## [About this task]
First find the line with "11: (576, 220, 2.05)" in the entries below, then set down exactly every line through the line with "39: (589, 211, 2.02)", that line included.

[Data entries]
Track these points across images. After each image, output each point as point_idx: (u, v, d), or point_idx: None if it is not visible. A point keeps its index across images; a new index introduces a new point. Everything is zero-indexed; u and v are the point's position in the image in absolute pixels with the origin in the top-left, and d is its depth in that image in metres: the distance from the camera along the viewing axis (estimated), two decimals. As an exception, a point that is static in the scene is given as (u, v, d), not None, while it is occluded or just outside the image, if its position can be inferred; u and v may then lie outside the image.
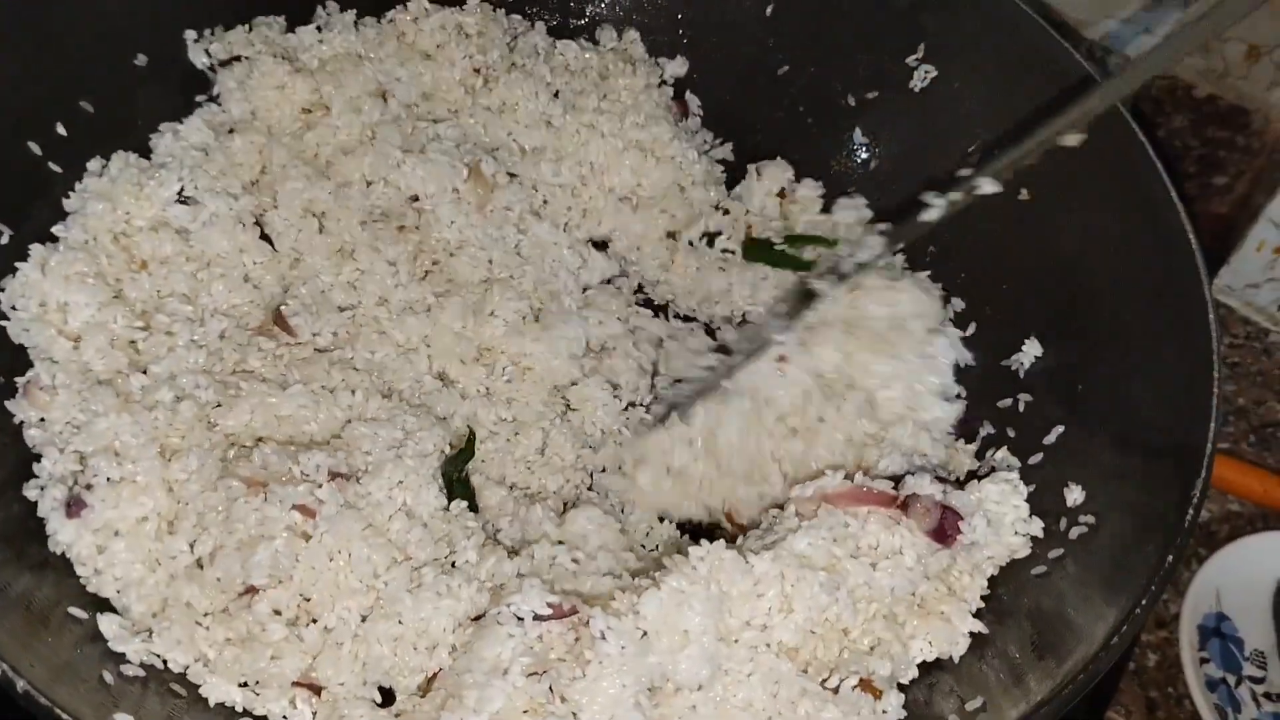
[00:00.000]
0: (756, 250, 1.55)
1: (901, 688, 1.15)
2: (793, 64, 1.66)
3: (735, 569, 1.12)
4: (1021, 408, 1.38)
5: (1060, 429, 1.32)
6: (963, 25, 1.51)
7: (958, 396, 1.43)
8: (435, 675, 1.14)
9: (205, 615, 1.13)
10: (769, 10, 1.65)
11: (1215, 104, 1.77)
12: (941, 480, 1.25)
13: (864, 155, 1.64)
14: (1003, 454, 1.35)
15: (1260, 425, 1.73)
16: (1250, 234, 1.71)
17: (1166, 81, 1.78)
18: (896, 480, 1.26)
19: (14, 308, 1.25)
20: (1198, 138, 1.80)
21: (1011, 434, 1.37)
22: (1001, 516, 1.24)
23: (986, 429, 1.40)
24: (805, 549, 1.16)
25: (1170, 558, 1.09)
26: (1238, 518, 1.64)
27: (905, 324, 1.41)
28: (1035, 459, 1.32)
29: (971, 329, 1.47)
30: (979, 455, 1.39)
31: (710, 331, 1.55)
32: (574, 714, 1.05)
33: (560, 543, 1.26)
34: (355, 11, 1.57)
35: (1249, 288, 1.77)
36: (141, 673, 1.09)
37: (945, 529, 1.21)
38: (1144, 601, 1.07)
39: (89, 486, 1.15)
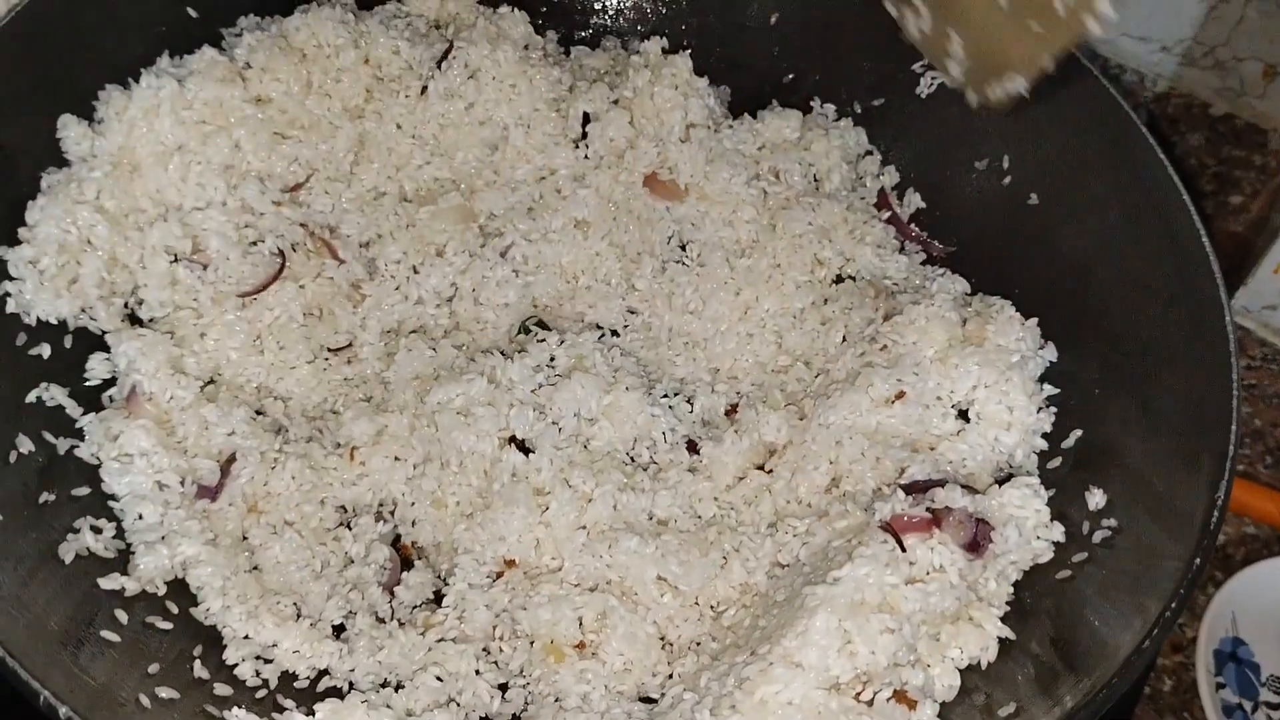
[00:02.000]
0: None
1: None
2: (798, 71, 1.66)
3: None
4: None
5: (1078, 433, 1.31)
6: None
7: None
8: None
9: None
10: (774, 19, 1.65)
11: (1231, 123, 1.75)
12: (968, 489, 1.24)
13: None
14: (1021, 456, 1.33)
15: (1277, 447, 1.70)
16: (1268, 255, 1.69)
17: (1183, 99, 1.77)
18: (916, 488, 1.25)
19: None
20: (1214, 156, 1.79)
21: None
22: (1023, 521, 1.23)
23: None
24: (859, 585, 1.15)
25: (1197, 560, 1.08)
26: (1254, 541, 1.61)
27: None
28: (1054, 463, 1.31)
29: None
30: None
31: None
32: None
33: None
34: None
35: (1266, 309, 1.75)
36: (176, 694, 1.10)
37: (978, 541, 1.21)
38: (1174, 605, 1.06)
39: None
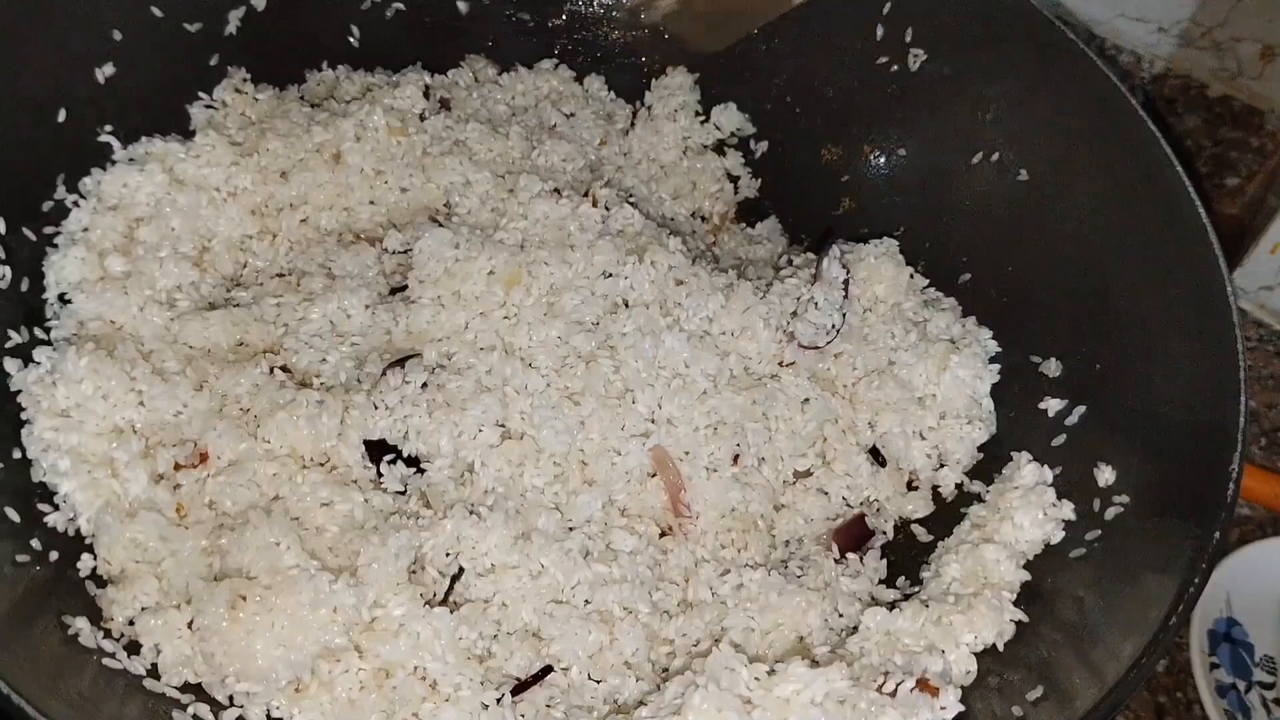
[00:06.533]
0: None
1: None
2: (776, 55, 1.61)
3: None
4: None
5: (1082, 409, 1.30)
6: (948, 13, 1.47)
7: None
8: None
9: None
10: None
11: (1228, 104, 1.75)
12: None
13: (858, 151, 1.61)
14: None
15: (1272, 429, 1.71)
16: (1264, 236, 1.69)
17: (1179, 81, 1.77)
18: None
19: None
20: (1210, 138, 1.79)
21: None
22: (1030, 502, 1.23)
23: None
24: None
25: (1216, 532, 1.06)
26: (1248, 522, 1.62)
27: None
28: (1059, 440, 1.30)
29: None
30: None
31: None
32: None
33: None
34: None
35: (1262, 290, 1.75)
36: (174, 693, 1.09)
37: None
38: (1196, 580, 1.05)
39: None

==

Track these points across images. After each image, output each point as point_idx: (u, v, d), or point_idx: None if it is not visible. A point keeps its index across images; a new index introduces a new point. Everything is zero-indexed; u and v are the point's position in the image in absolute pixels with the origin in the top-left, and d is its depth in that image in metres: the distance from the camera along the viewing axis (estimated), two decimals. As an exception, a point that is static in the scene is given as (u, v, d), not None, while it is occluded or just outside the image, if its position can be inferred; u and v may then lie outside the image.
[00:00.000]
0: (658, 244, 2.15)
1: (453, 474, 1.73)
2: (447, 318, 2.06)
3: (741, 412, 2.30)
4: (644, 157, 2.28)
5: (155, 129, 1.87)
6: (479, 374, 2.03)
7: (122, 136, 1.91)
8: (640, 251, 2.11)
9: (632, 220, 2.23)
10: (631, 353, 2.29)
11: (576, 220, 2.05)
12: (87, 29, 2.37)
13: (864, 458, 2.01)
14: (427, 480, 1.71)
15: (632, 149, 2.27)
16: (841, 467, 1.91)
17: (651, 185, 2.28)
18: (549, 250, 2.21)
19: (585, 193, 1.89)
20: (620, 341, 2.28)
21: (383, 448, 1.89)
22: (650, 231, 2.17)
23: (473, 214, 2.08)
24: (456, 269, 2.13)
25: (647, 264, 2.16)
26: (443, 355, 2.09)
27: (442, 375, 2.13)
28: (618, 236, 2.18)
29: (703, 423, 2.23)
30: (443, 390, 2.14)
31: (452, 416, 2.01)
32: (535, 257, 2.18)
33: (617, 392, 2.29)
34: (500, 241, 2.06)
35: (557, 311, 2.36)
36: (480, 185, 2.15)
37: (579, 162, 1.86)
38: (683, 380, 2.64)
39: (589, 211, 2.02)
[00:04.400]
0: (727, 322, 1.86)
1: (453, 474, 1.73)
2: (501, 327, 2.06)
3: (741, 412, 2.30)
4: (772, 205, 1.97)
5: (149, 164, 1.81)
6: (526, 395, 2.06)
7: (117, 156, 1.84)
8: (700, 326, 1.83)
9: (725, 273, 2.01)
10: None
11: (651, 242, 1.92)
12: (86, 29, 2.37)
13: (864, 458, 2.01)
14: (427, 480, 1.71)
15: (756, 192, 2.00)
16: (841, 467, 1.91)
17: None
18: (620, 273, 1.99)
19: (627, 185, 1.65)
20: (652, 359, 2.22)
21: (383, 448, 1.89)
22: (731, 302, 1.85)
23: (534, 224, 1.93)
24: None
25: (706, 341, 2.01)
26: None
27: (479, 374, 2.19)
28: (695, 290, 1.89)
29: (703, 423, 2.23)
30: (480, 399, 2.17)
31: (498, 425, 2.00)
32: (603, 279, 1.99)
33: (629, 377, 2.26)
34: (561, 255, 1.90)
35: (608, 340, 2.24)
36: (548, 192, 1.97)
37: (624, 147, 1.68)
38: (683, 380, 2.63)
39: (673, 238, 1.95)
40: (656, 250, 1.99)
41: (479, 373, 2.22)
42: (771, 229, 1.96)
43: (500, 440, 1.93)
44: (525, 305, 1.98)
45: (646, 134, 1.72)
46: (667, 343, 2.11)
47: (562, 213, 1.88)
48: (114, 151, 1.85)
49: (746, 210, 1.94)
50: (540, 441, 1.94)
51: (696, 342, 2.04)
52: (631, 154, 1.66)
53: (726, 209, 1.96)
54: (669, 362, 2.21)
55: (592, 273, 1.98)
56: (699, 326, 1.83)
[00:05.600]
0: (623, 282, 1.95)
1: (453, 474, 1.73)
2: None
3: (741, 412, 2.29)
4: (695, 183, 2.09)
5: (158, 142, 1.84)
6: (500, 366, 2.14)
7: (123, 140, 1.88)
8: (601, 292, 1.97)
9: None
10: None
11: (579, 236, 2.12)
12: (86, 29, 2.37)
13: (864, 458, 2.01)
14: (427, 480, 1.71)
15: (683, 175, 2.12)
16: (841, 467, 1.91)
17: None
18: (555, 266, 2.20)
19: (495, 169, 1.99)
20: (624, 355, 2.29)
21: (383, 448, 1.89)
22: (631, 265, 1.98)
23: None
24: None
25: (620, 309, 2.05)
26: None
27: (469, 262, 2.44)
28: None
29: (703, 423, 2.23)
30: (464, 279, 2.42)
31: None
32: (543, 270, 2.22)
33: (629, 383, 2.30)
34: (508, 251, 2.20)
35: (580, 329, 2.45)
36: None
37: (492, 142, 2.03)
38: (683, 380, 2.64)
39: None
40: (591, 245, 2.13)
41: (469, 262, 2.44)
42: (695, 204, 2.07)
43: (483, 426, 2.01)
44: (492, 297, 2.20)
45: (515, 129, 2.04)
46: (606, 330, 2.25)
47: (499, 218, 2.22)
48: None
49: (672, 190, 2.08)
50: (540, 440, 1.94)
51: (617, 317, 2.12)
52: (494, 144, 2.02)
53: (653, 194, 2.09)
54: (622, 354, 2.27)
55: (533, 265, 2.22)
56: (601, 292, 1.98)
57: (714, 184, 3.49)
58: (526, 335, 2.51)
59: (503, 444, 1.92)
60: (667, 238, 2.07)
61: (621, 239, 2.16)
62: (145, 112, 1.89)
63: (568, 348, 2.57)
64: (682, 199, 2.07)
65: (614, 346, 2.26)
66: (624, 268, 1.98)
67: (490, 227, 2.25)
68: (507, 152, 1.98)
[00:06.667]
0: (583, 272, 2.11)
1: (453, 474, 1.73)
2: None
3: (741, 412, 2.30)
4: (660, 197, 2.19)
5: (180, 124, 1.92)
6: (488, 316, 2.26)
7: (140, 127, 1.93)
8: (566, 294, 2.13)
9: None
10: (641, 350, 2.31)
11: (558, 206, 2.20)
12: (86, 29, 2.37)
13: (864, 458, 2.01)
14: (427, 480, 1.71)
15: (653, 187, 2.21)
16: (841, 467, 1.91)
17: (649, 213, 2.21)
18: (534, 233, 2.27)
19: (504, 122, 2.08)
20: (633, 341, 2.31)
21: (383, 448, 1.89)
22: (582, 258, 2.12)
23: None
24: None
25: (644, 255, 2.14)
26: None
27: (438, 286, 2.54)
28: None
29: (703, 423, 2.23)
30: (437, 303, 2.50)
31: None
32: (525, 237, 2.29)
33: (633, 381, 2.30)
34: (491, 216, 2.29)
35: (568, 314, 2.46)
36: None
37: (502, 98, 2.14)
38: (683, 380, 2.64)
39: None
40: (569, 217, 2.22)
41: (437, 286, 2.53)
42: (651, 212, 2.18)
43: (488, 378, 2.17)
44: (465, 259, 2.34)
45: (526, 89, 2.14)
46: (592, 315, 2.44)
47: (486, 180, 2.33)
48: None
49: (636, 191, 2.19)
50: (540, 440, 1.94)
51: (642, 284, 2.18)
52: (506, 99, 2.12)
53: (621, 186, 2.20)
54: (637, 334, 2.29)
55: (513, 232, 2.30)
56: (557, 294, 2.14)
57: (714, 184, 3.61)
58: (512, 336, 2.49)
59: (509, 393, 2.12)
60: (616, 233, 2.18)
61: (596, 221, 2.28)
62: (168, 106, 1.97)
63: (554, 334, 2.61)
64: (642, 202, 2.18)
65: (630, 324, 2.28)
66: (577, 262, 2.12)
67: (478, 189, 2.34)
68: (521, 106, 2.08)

## [Answer]
11: (576, 220, 2.05)
12: (87, 29, 2.37)
13: (864, 458, 2.01)
14: (427, 480, 1.71)
15: (632, 149, 2.27)
16: (841, 467, 1.91)
17: (651, 185, 2.28)
18: (549, 250, 2.21)
19: (585, 193, 1.89)
20: (620, 341, 2.28)
21: (383, 448, 1.89)
22: (650, 231, 2.17)
23: (473, 214, 2.08)
24: (456, 269, 2.13)
25: (647, 264, 2.16)
26: (443, 355, 2.09)
27: (442, 375, 2.13)
28: (618, 236, 2.18)
29: (703, 423, 2.23)
30: (443, 390, 2.14)
31: (452, 416, 2.01)
32: (535, 257, 2.18)
33: (617, 392, 2.29)
34: (500, 241, 2.06)
35: (557, 311, 2.36)
36: (480, 185, 2.15)
37: (579, 162, 1.86)
38: (683, 380, 2.64)
39: (589, 211, 2.02)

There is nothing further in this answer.